Steven Pressfield’s novel Gates of Fire centers on the Battle of Thermopylae. In 480 BC three hundred Spartan warriors and their allies held back the colossal Persian army for seven days at the narrow gates, dying to the last man. The story’s narrator, a badly wounded Spartan servant and the only survivor, tells his tale at the command of Xerxes, the Persian king. As his recitation draws to a close, the wounded man explains how the Spartan king Leonidas led his men:
“Of what does the nature of kingship consist? What are its qualities in itself; what the qualities it inspires in those who attend it? These, if one may presume to divine the meditations of His Majesty’s heart, are the questions which most preoccupy his own reason and reflection…
I will tell His Majesty what a king is. A king does not abide within his tent while his men bleed and die upon the field. A king does not dine while his men go hungry, nor sleep when they stand at watch upon the wall. A king does not command his men’s loyalty through fear nor purchase it with gold; he earns their love by the sweat of his own back and the pains he endures for their sake. That which comprises the harshest burden, a king lifts first and sets down last. A king does not require service of those he leads but provides it to them. He serves them, not they him…
That is a king, Your Majesty. A king does not expend his substance to enslave men, but by his conduct and example makes them free…I and every [Spartan at Thermopylae] were never more free than when we gave freely obedience to those harsh laws which take life and give it back again.”

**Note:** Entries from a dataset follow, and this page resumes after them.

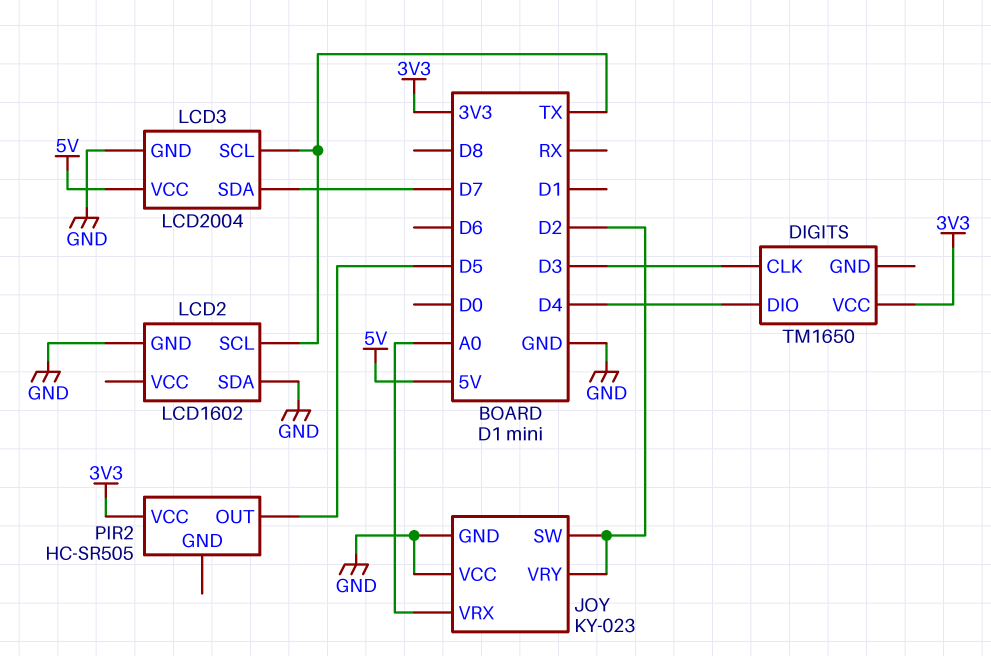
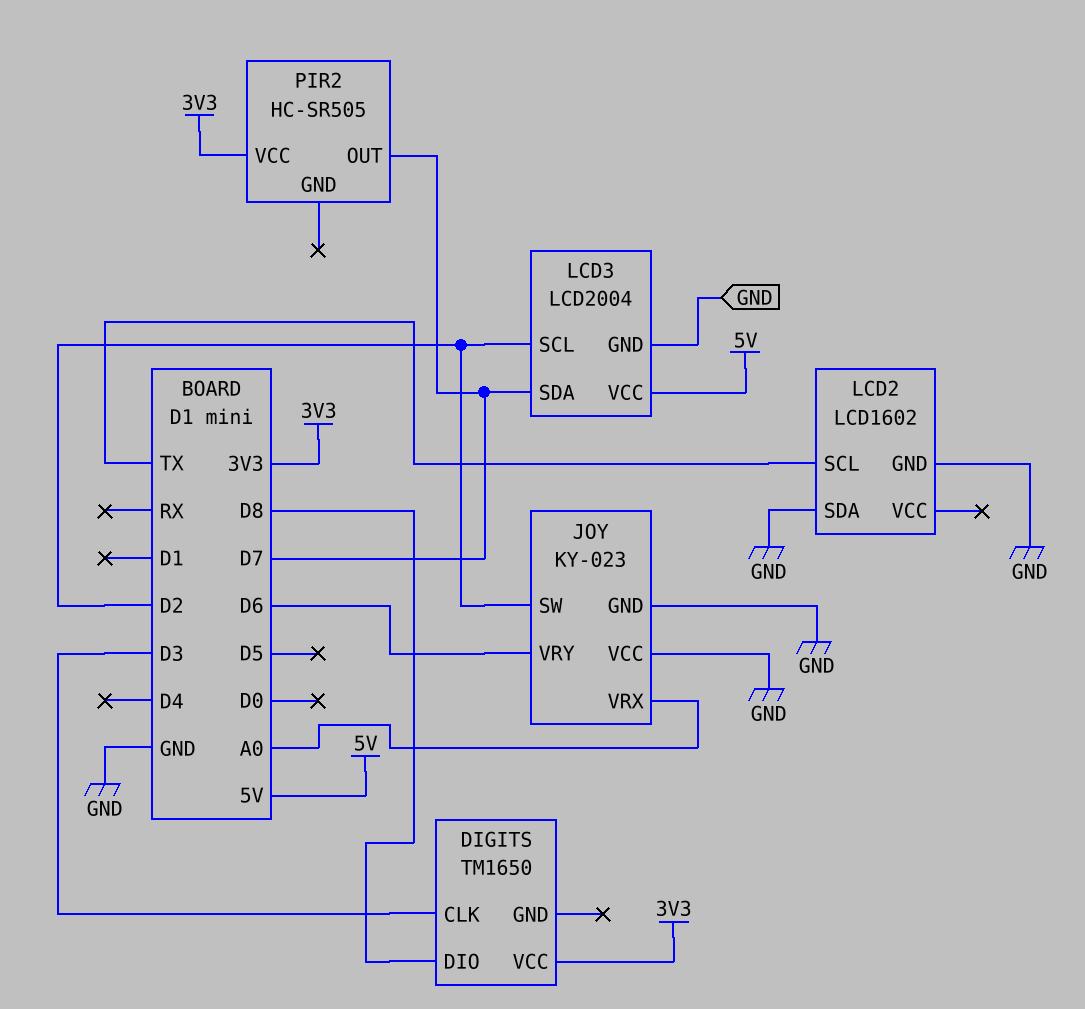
DIGITS pin DIO: D4 -> D8
JOY pin VRY: D2 -> D6
LCD3 pin SCL: TX -> D2
PIR2 pin OUT: D5 -> D7

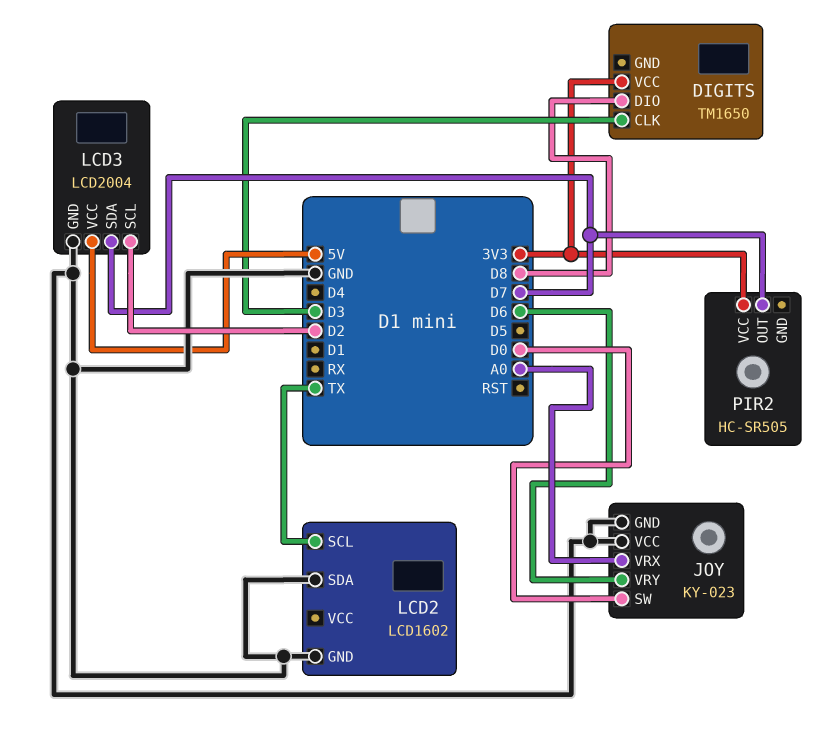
JOY pin SW: D2 -> D0

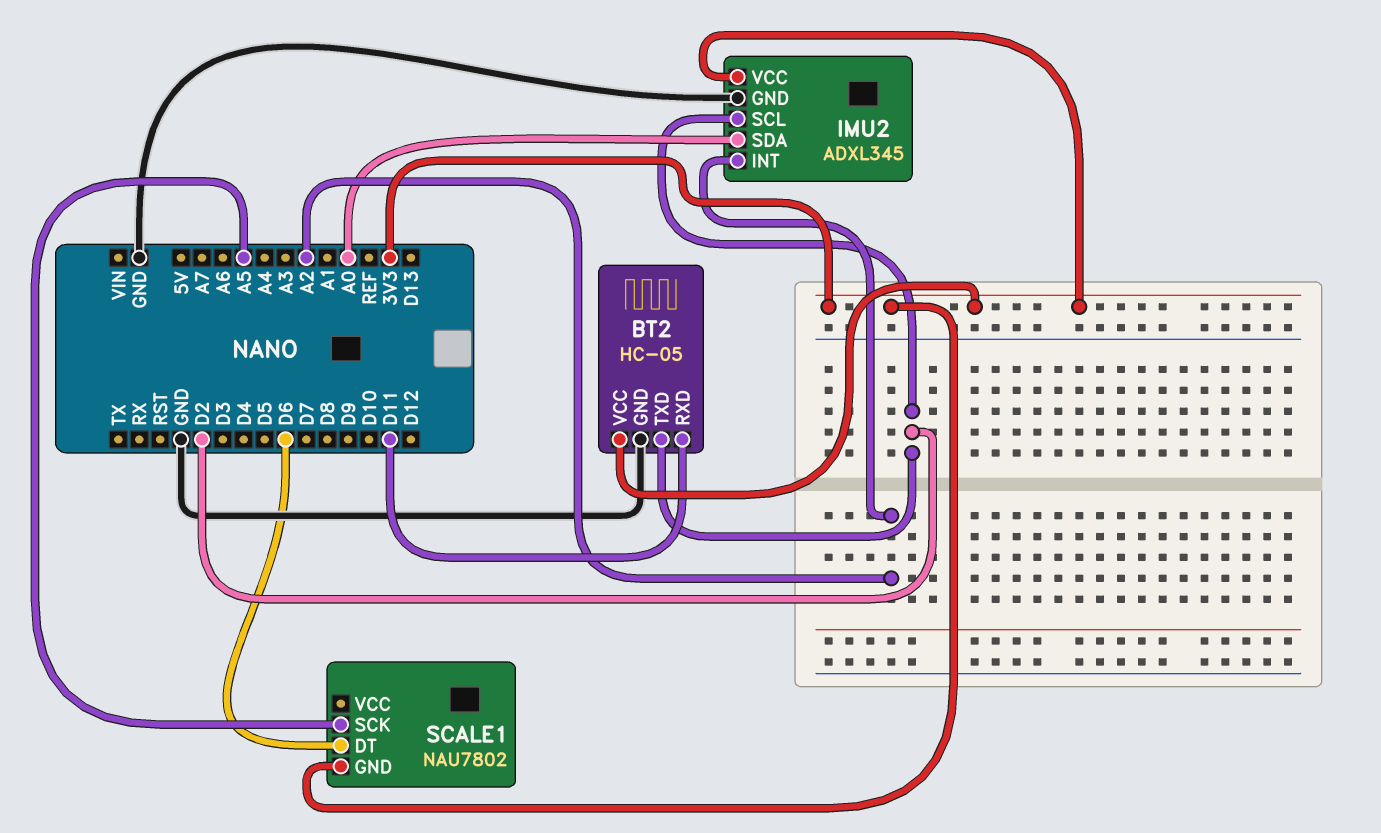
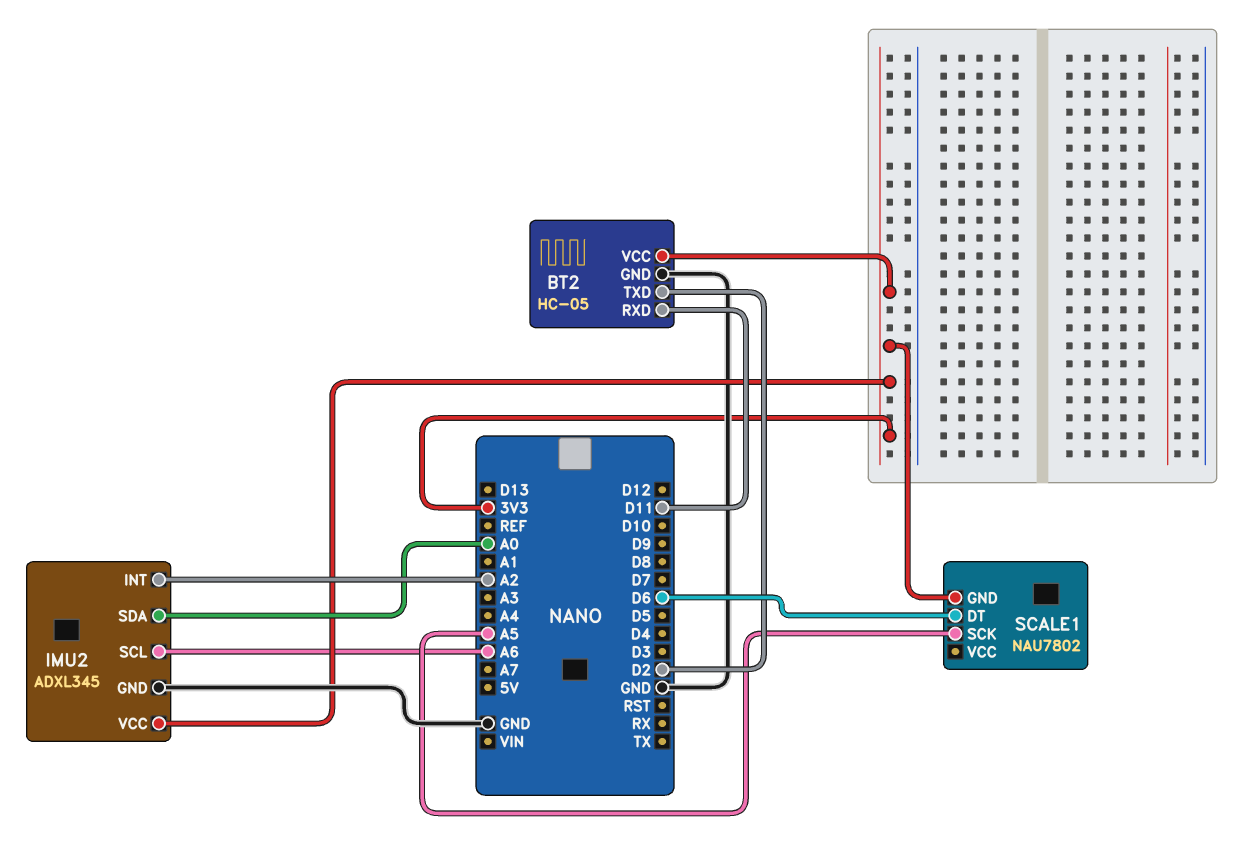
IMU2 pin SCL: D2 -> A6

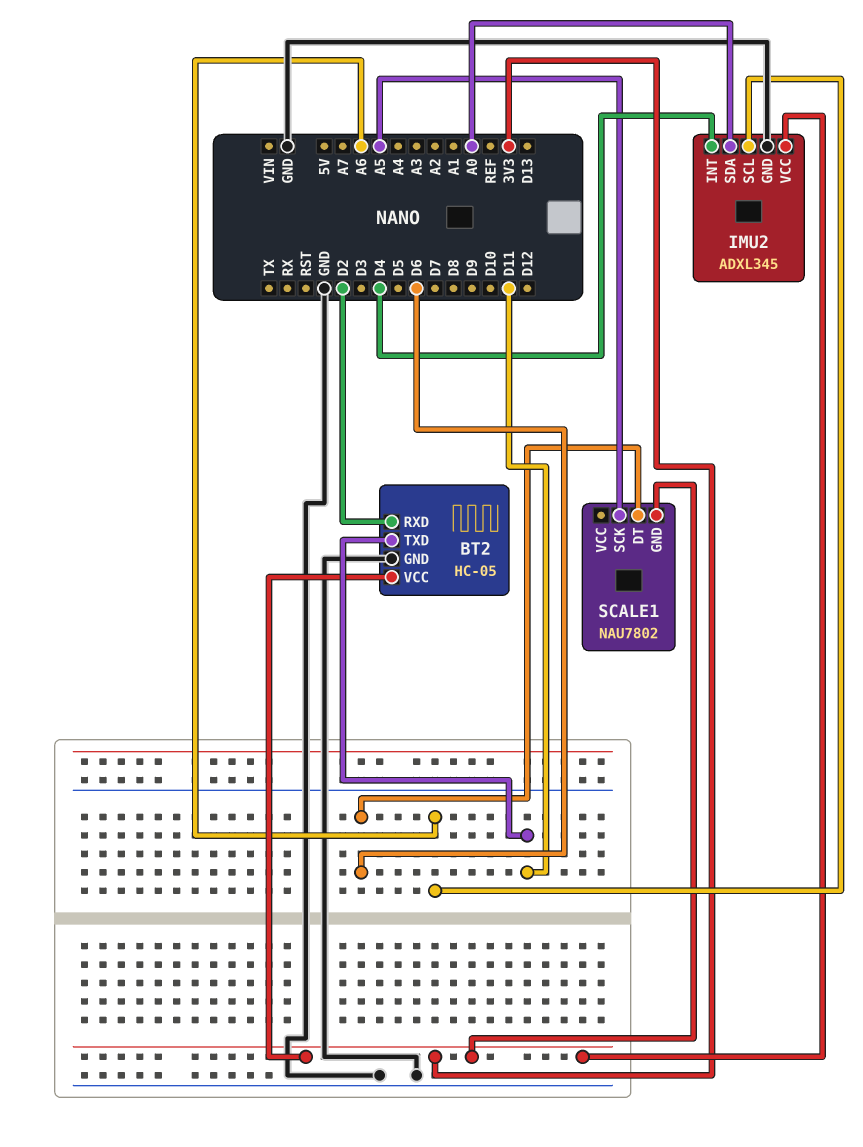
BT2 pin RXD: D11 -> D2
BT2 pin TXD: D2 -> D11
IMU2 pin INT: A2 -> D4

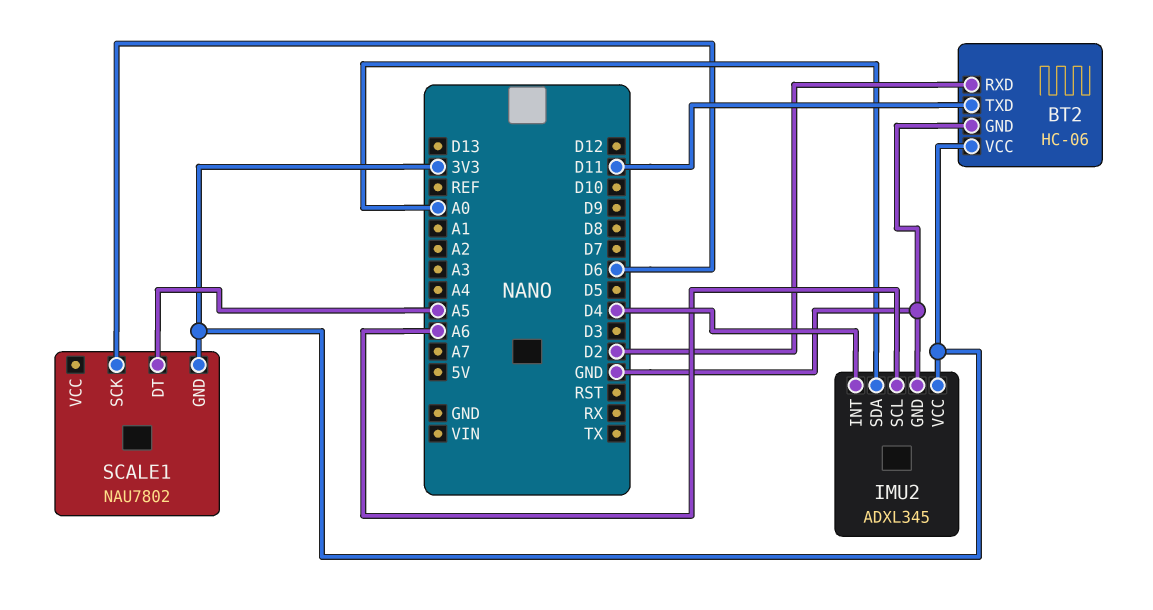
BT2: HC-05 -> HC-06
SCALE1 pin DT: D6 -> A5
SCALE1 pin SCK: A5 -> D6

This describes not just human or Spartan leadership, but our own King’s leadership. Christ did not sit and watch sin and death from a distance, but became man and spent sleepless nights, endured hunger, conquered sin and death, and fights our battles with and for us:
“Since therefore the children share in flesh and blood, he himself likewise partook of the same nature, that through death he might destroy him who has the power of death, that is the devil, and deliver all those who through fear of death were subject to lifelong bondage…Therefore he had to be made like his brethren in every respect, so that he might become a merciful and faithful high priest in the service of God, to make expiation for the sins of the people. For because he himself has suffered and been tempted, he is able to help those who are tempted.” – Hebrews 2:14,15,17,18
Several Adult Bible Fellowship teachers at our church are Army chaplains. One, a West Point grad and Green Beret for many years, decided mid-career to go to seminary then returned to the Special Forces as a chaplain. He’s currently gone on yet another deployment in yet another war zone. Before leaving, he recommended Gates of Fire as the most accurate portrayal of mens’ thoughts and actions in battle he’d ever encountered. I sent this book to Carl during his deployment, and he loved it. I just finished it myself. We both highly recommend this novel, while suggesting each reader use their own discretion. It’s a story about soldiers, Special Forces essentially, and has a full complement of brutal scenes and soldiers’ foul language.
As an interesting side note, the King Xerxes in this story is traditionally believed to be the same Xerxes (Ahasuerus in the Hebrew Bible) who made Esther his Queen in the Old Testament. For all we know, she may have been present in her husband’s battle train and tent during his campaign and the Battle of Thermopylae.